Bragg Refuses to Share Evidence

Manhattan District Attorney Alvin Bragg (D) rejected a request from House Judiciary Chair Jim Jordan (R-Ohio) that he share the evidence he used to persuade a NY grand jury to indict former President Donald Trump. Leslie Dubeck, general counsel for Bragg’s office, explained that "all grand jury proceedings are secret. All the evidence needed to convict the defendant will be revealed at his trial. Spectators like members of Congress will see and hear that evidence during or after the trial."

Jordan found Dubeck's reply "unsatisfying. As we have seen in other politically motivated prosecutions carried out by Democrats, key exculpatory evidence has been withheld. This creates a suspicion that the evidence that will be presented at President Trump's trial might be similarly one-sided. It is the prosecution's legal obligation to share all the evidence it has uncovered regardless of whether it supports or rebuts its case."

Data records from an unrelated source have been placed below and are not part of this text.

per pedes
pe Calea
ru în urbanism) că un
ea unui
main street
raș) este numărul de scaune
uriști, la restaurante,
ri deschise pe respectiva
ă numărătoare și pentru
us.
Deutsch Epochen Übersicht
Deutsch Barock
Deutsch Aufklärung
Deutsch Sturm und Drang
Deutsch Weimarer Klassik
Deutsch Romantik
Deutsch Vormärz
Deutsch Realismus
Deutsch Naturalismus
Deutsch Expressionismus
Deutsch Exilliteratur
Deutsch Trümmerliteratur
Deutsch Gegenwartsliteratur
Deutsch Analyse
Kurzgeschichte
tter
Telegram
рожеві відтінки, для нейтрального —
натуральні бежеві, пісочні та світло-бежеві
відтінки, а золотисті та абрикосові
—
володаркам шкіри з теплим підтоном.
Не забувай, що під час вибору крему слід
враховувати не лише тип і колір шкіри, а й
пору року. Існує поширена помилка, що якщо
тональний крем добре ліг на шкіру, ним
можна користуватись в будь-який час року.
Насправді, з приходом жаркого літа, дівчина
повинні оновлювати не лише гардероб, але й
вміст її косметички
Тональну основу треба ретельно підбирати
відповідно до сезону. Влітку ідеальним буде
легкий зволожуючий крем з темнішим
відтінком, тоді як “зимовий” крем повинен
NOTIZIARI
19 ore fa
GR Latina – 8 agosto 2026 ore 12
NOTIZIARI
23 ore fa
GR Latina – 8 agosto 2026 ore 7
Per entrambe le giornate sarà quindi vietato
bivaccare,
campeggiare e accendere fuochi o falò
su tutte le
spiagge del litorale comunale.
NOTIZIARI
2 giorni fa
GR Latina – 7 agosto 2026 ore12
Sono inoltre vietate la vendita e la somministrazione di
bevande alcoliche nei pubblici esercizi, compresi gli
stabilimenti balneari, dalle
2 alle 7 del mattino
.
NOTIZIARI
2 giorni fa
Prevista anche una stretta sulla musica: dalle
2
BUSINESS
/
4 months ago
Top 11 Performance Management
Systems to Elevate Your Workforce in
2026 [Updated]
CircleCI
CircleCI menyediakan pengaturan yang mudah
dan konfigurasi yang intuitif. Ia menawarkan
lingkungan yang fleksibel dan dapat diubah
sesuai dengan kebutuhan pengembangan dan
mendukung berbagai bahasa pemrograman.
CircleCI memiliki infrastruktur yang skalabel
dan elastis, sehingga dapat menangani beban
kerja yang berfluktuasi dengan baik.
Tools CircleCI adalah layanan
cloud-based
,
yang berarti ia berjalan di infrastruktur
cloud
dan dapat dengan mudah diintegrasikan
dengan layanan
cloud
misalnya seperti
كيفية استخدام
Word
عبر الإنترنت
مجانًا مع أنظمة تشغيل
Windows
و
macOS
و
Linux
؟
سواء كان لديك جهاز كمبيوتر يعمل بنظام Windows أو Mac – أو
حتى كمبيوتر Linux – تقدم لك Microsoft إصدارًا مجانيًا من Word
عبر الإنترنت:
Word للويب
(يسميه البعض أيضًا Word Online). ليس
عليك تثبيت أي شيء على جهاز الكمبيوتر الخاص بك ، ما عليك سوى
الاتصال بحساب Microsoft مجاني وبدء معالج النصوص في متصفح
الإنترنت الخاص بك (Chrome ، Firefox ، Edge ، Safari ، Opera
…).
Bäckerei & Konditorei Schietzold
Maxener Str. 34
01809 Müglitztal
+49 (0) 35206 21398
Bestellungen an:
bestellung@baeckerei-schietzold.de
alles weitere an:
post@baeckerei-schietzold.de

Bragg called Jordan's attempt to gain access to the evidence "an effort to usurp my authority. As the duly elected District Attorney for Manhattan it is my prerogative to decide how to prosecute my case against Trump. I can assure you that I won't be bogged down by demands to include the kind of irrelevant details that folks like Mr. Jordan would like to raise in order to confuse the jurors who will decide if Trump should go to prison."

The DA went on to disingenuously claim that "keeping the details out of the hands of Congress is for the protection of the defendant's privacy. Ideally, if the whole trial were held in secret the defendant could be spared the indecent exposure of having the lurid details of his crimes become known to the general public. I'm doing my best to try to get as close to this ideal as I can in the current political climate."